**Activity**
Write out the entire listing below exactly as it appears, minus any pictures.

**Dataset excerpt**
■ ■ ■ ■
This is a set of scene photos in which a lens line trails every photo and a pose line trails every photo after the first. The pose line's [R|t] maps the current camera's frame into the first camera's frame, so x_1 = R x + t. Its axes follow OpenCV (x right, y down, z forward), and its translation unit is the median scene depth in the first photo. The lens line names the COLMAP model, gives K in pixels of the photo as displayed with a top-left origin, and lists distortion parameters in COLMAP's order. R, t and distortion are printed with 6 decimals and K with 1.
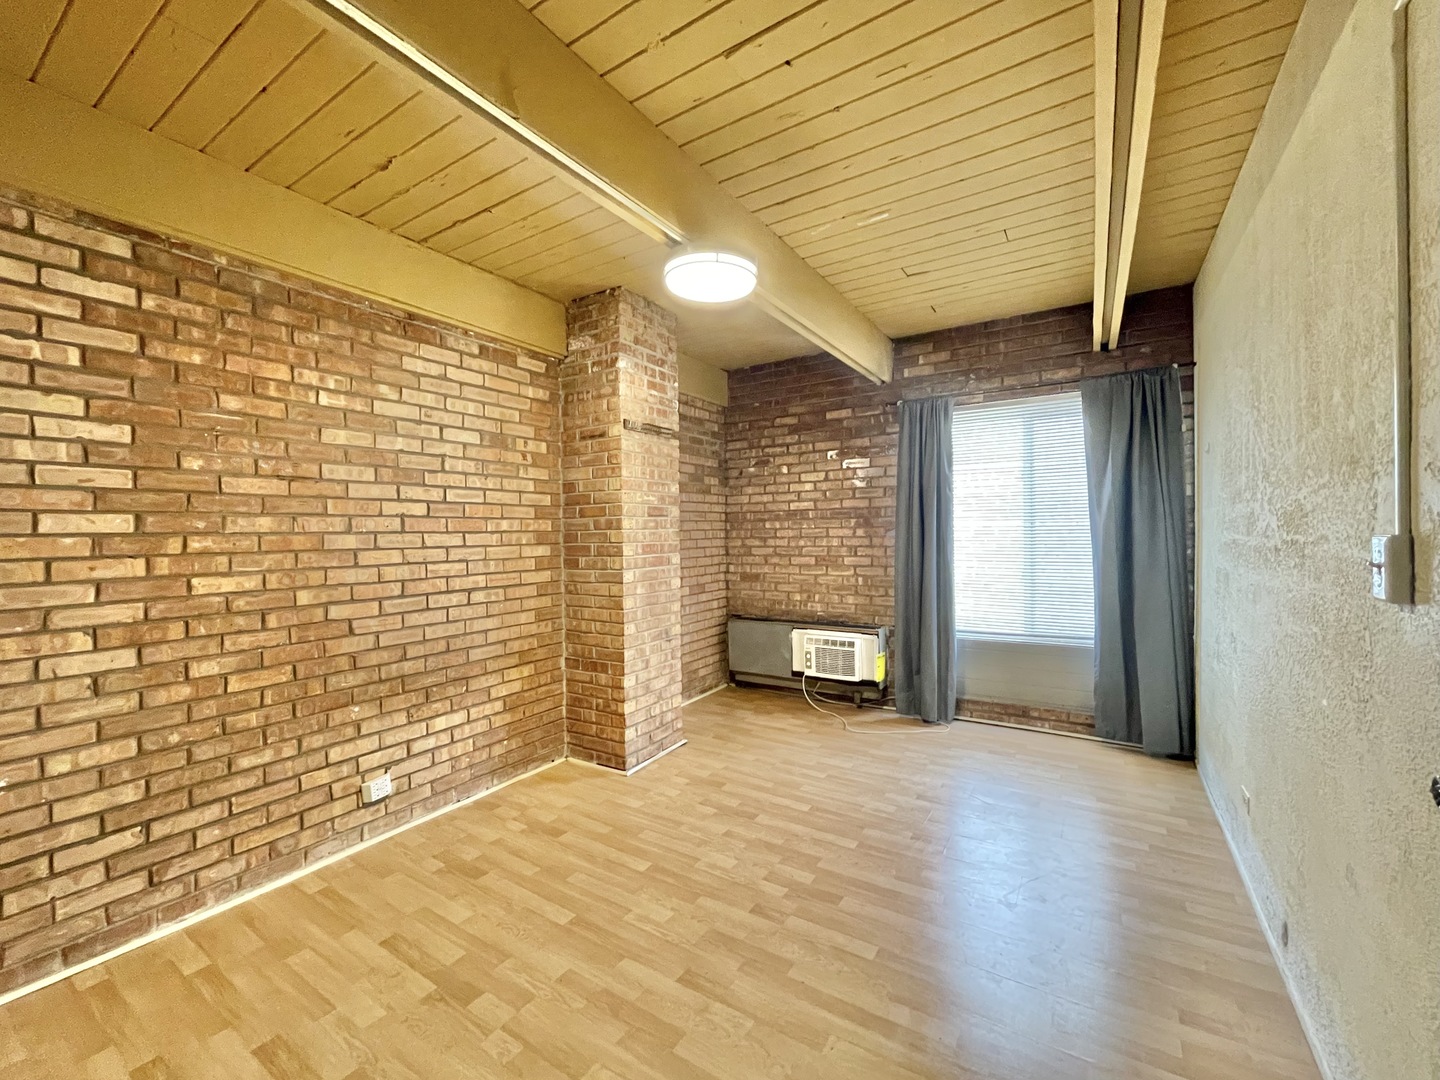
lens RADIAL K [[582.6, 0, 714.7], [0, 582.6, 539.4], [0, 0, 1]] dist [-0.000094, -0.000392]
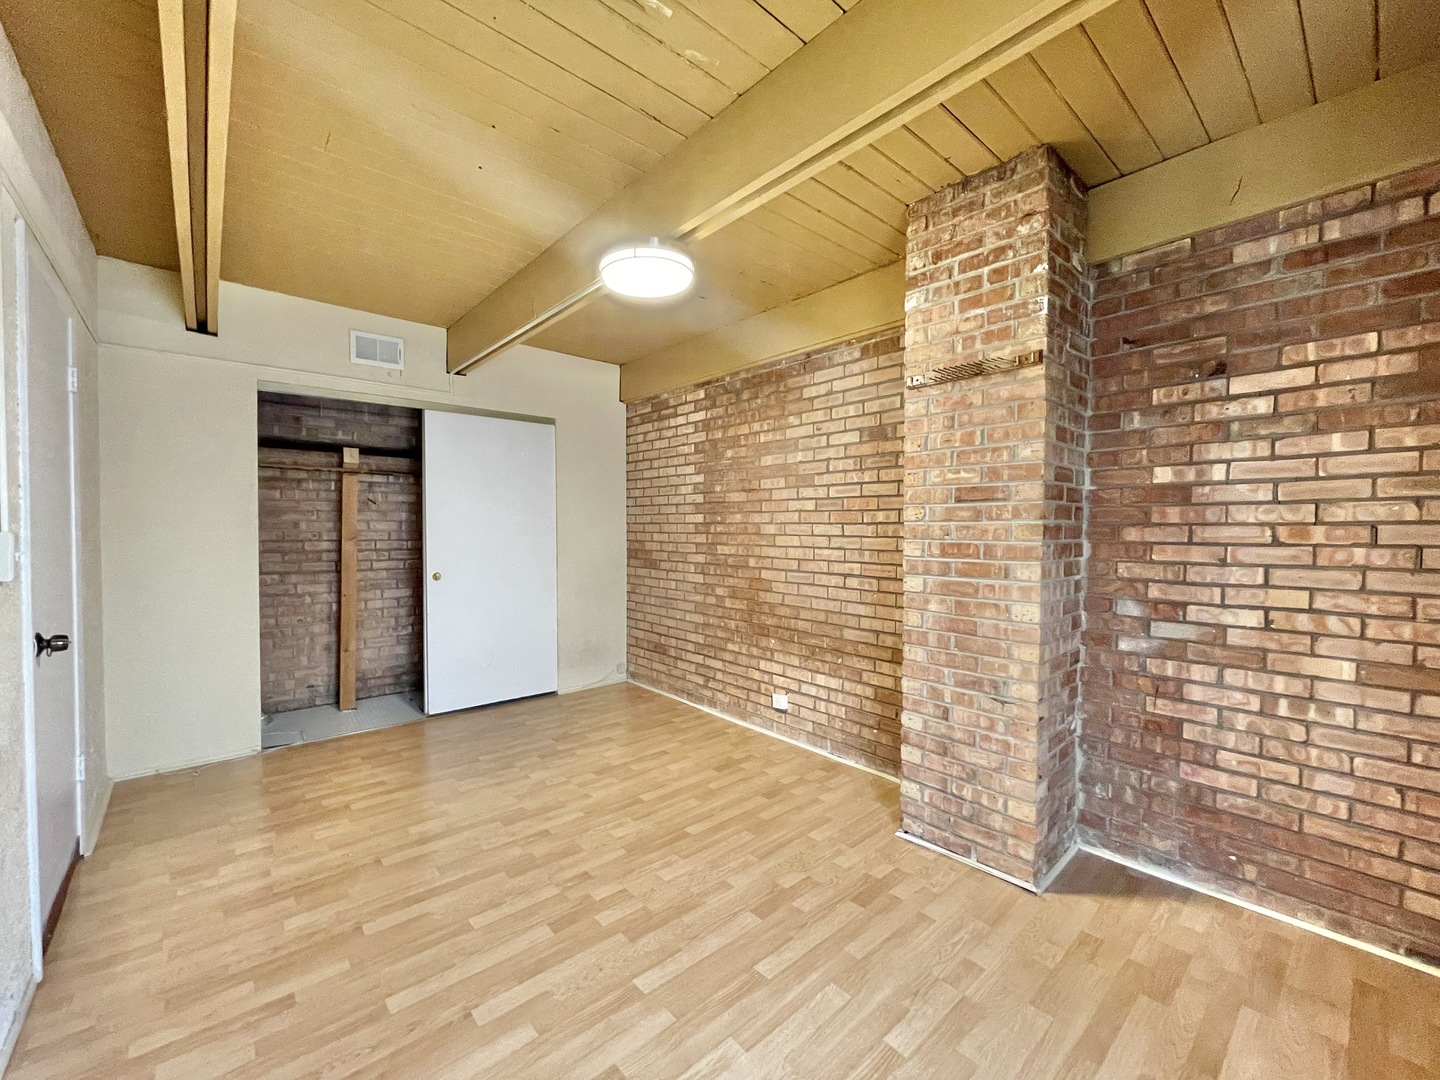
lens RADIAL K [[582.6, 0, 714.7], [0, 582.6, 539.4], [0, 0, 1]] dist [-0.000094, -0.000392]
pose [[-0.267444, 0.035599, -0.962915, 0.751338], [-0.011269, 0.999133, 0.040068, -0.024718], [0.963507, 0.021567, -0.266811, 1.100612]]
■ ■ ■ ■
**Result of the exercise**
This is a set of scene photos in which a lens line trails every photo and a pose line trails every photo after the first. The pose line's [R|t] maps the current camera's frame into the first camera's frame, so x_1 = R x + t. Its axes follow OpenCV (x right, y down, z forward), and its translation unit is the median scene depth in the first photo. The lens line names the COLMAP model, gives K in pixels of the photo as displayed with a top-left origin, and lists distortion parameters in COLMAP's order. R, t and distortion are printed with 6 decimals and K with 1.
lens RADIAL K [[582.6, 0, 714.7], [0, 582.6, 539.4], [0, 0, 1]] dist [-0.000094, -0.000392]
lens RADIAL K [[582.6, 0, 714.7], [0, 582.6, 539.4], [0, 0, 1]] dist [-0.000094, -0.000392]
pose [[-0.267444, 0.035599, -0.962915, 0.751338], [-0.011269, 0.999133, 0.040068, -0.024718], [0.963507, 0.021567, -0.266811, 1.100612]]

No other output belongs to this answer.